A Doctor’s Appraisal of Transfusion Risks
UNDER the heading “The dangers of transfusion,” Dr. Salomão A. Chaib wrote in Shopping News of São Paulo, Brazil:
“There is no doubt that the use of blood, in certain cases, is exaggerated and abused. Perhaps better attention, so as to avoid loss of blood, would reduce the number of transfusions.
“ . . . Unquestionably, the transfusion is an important safety factor and oftentimes the only means to save a life in danger. However, it presents certain risks, as all transplants; a transfusion is nothing but a transplant. It may be responsible for transmitting many diseases, such as syphilis, malaria, hepatitis, Chagas’ disease, viruses; the blood may have been contaminated while being drawn and may contain bacteria and provoke infection and sepsis [blood poisoning].
“ . . . Stocked blood loses its platelets and reduces the recipient’s capacity to coagulate the blood. When administered in large quantity, the result will be a stronger bleeding during and after an operation. This forms a vicious circle, the more blood received the more bleeding. . . .
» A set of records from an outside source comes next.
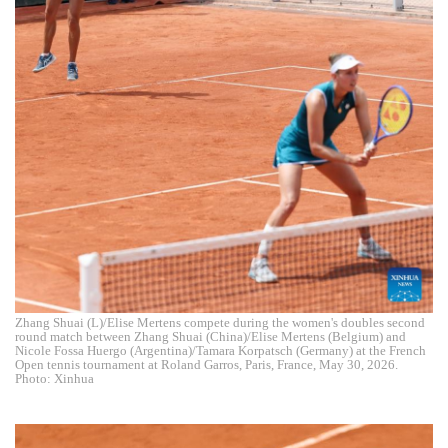
Zhang Shuai (L)/Elise Mertens compete during the women's doubles second
round match between Zhang Shuai (China)/Elise Mertens (Belgium) and
Nicole Fossa Huergo (Argentina)/Tamara Korpatsch (Germany) at the French
Open tennis tournament at Roland Garros, Paris, France, May 30, 2026.
Photo: Xinhua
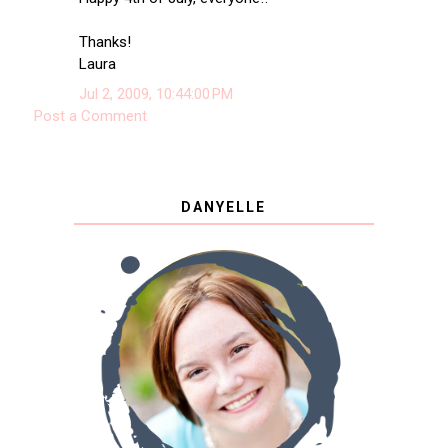
Thanks!
Laura
Jul 2, 2009, 10:44:00 PM
Post a Comment
DANYELLE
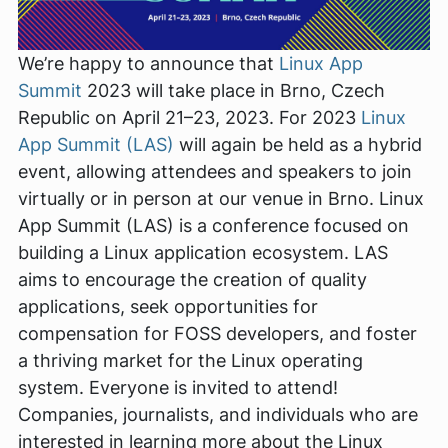
We’re happy to announce that
Linux App
Summit
2023 will take place in Brno, Czech
Republic on April 21–23, 2023. For 2023
Linux
App Summit (LAS)
will again be held as a hybrid
event, allowing attendees and speakers to join
virtually or in person at our venue in Brno. Linux
App Summit (LAS) is a conference focused on
building a Linux application ecosystem. LAS
aims to encourage the creation of quality
applications, seek opportunities for
compensation for FOSS developers, and foster
a thriving market for the Linux operating
system. Everyone is invited to attend!
Companies, journalists, and individuals who are
interested in learning more about the Linux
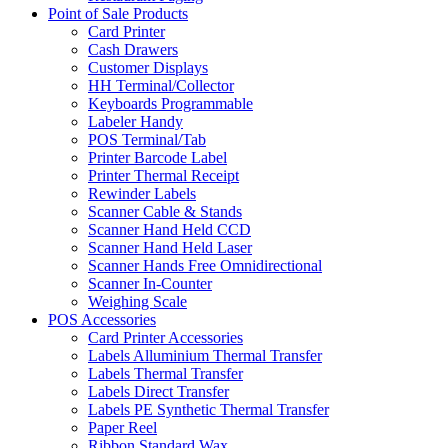
Point of Sale Products
Card Printer
Cash Drawers
Customer Displays
HH Terminal/Collector
Keyboards Programmable
Labeler Handy
POS Terminal/Tab
Printer Barcode Label
Printer Thermal Receipt
Rewinder Labels
Scanner Cable & Stands
Scanner Hand Held CCD
Scanner Hand Held Laser
Scanner Hands Free Omnidirectional
Scanner In-Counter
Weighing Scale
POS Accessories
Card Printer Accessories
Labels Alluminium Thermal Transfer
Labels Thermal Transfer
Labels Direct Transfer
Labels PE Synthetic Thermal Transfer
Paper Reel
Ribbon Standard Wax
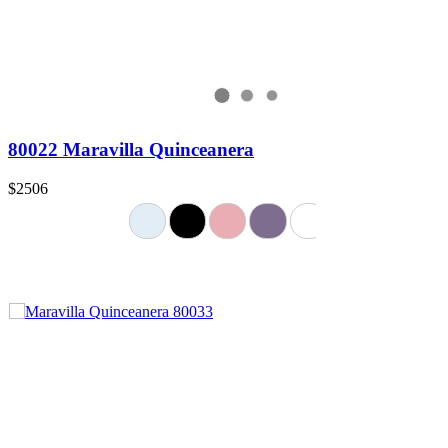
80022 Maravilla Quinceanera
$2506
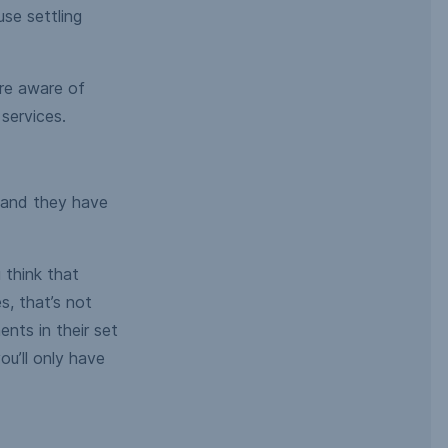
use settling
re aware of
services.
– and they have
 think that
, that’s not
nts in their set
u’ll only have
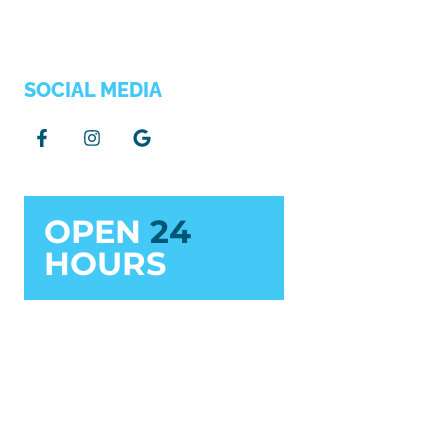
SOCIAL MEDIA
OPEN
24
HOURS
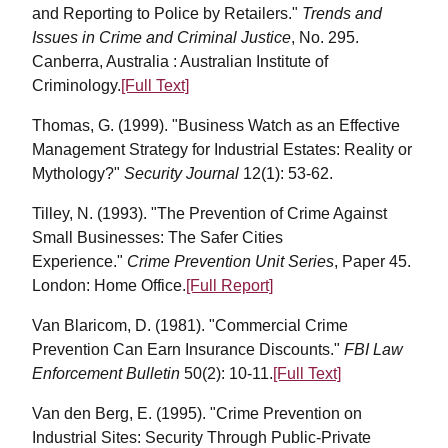
and Reporting to Police by Retailers."
Trends and
Issues in Crime and Criminal Justice
, No. 295.
Canberra, Australia : Australian Institute of
Criminology.
[Full Text]
Thomas, G. (1999). "Business Watch as an Effective
Management Strategy for Industrial Estates: Reality or
Mythology?"
Security Journal
12(1): 53-62.
Tilley, N. (1993). "The Prevention of Crime Against
Small Businesses: The Safer Cities
Experience."
Crime Prevention Unit Series
, Paper 45.
London: Home Office.
[Full Report]
Van Blaricom, D. (1981). "Commercial Crime
Prevention Can Earn Insurance Discounts."
FBI Law
Enforcement Bulletin
50(2): 10-11.
[Full Text]
Van den Berg, E. (1995). "Crime Prevention on
Industrial Sites: Security Through Public-Private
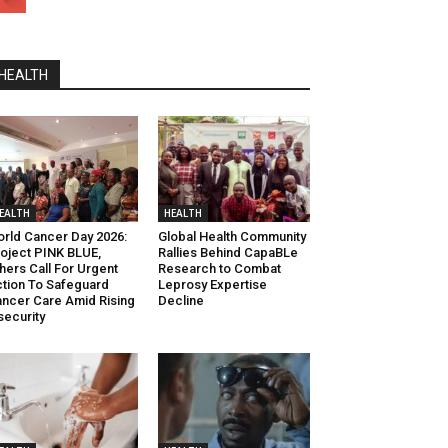
HEALTH
EALTH
HEALTH
rld Cancer Day 2026:
Global Health Community
oject PINK BLUE,
Rallies Behind CapaBLe
hers Call For Urgent
Research to Combat
tion To Safeguard
Leprosy Expertise
ncer Care Amid Rising
Decline
security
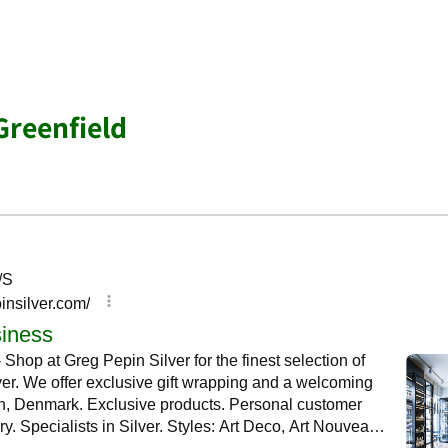
Greenfield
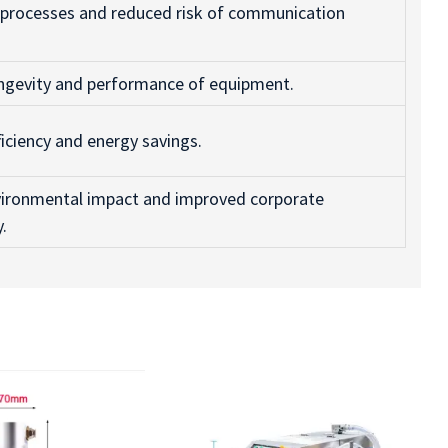
 processes and reduced risk of communication
ngevity and performance of equipment.
ficiency and energy savings.
ironmental impact and improved corporate
y.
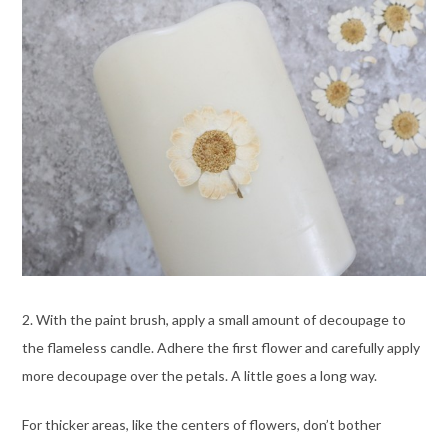
2. With the paint brush, apply a small amount of decoupage to
the flameless candle. Adhere the first flower and carefully apply
more decoupage over the petals. A little goes a long way.
For thicker areas, like the centers of flowers, don’t bother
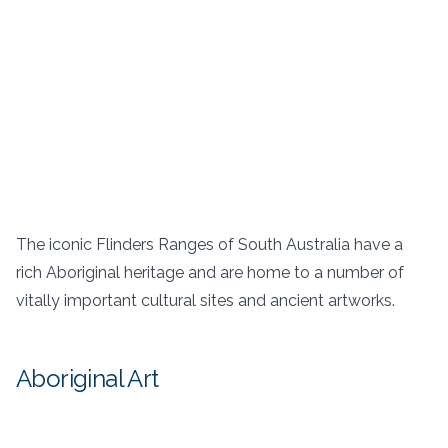
The iconic Flinders Ranges of South Australia have a
rich Aboriginal heritage and are home to a number of
vitally important cultural sites and ancient artworks.
Aboriginal Art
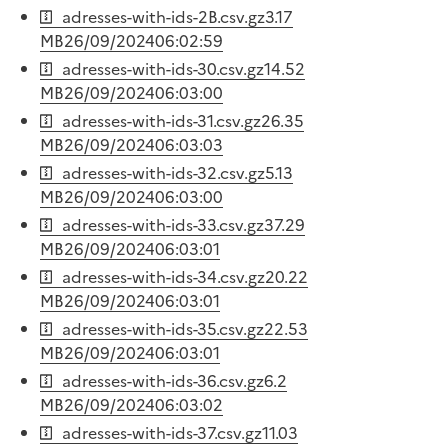
adresses-with-ids-2B.csv.gz
3.17
MB
26/09/2024
06:02:59
adresses-with-ids-30.csv.gz
14.52
MB
26/09/2024
06:03:00
adresses-with-ids-31.csv.gz
26.35
MB
26/09/2024
06:03:03
adresses-with-ids-32.csv.gz
5.13
MB
26/09/2024
06:03:00
adresses-with-ids-33.csv.gz
37.29
MB
26/09/2024
06:03:01
adresses-with-ids-34.csv.gz
20.22
MB
26/09/2024
06:03:01
adresses-with-ids-35.csv.gz
22.53
MB
26/09/2024
06:03:01
adresses-with-ids-36.csv.gz
6.2
MB
26/09/2024
06:03:02
adresses-with-ids-37.csv.gz
11.03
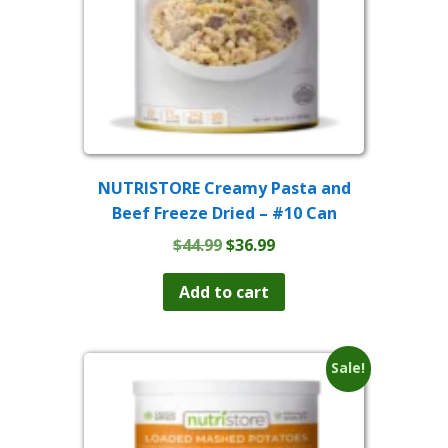
NUTRISTORE Creamy Pasta and
Beef Freeze Dried – #10 Can
Original
Current
$
44.99
$
36.99
price
price
was:
is:
Add to cart
$44.99.
$36.99.
Sale!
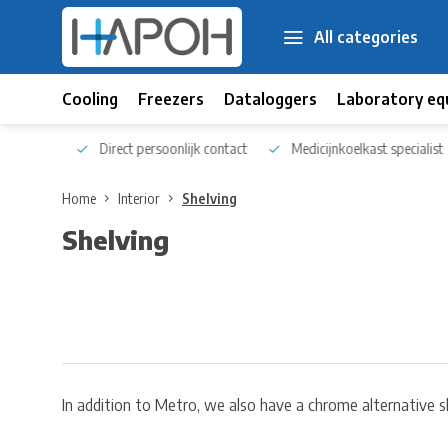
All categories
Cooling
Freezers
Dataloggers
Laboratory eq
 kennis
Direct persoonlijk contact
Medicijnkoelkast specialist
Home
Interior
Shelving
Shelving
In addition to Metro, we also have a chrome alternative s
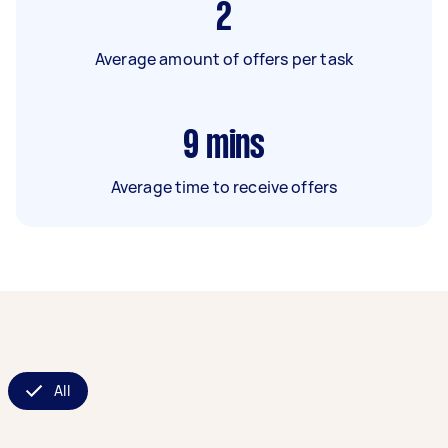
2
Average amount of offers per task
9
mins
Average time to receive offers
All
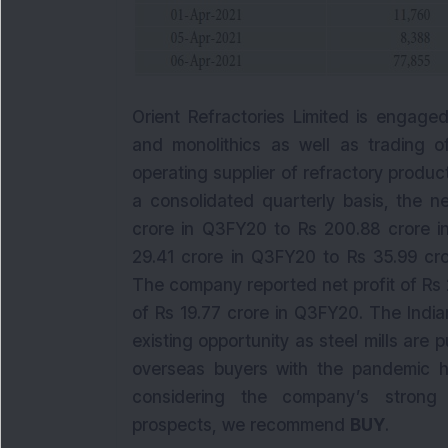
Orient Refractories Limited is engage
and monolithics as well as trading o
operating supplier of refractory produc
a consolidated quarterly basis, the n
crore in Q3FY20 to Rs 200.88 crore i
29.41 crore in Q3FY20 to Rs 35.99 cro
The company reported net profit of Rs 
of Rs 19.77 crore in Q3FY20. The Indi
existing opportunity as steel mills are 
overseas buyers with the pandemic h
considering the company’s strong 
prospects, we recommend
BUY
.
“One must be alert to the fact that persons who have received many transfusions develop antibodies against strange blood and should neither donate nor receive blood, except with caution and under observation, watching for any reaction. . . .
“But the worst accident is the transfusion of incompatible blood. This provokes immediate shock, lack of air, high temperature and tremors. Red blood corpuscles are destroyed, the patient passes blood in the urine, there is kidney damage, and there may be uraemia [disease due to faulty kidney action]. These reactions are difficult to observe in the patient under anesthetic, as they are disguised by the anesthetic; the alert surgeon will notice that the cut tissues begin to bleed profusely, staining and soaking everything, which may be the alarm signal. Fortunately, if treated in time, the body almost always recuperates, if the kidneys are not overly damaged.
“In the United States, with all technical precision, about 8 million blood transfusions are performed every year, with an incidence of 160,000 cases of reaction. In this country [Brazil], the percentage, without any doubt, must be higher.”